REQUIRED TASK: Count the lines below that contain the word "clock", where capitalization matters, and reply with the number alone.

GIVEN DATA:
----
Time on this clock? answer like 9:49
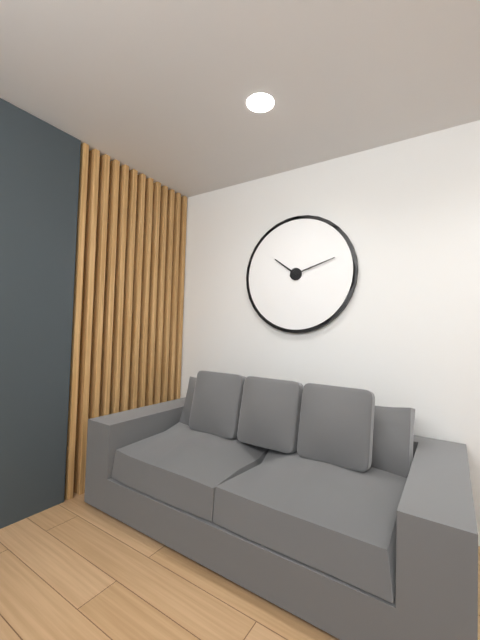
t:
----
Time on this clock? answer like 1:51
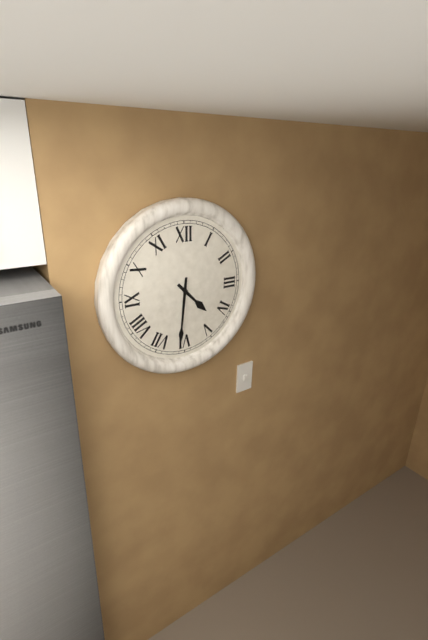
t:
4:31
----
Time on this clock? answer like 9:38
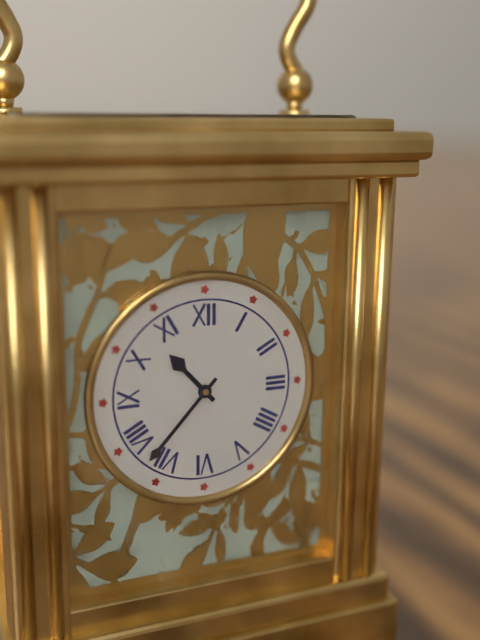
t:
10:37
----
TASK RESPONSE: 3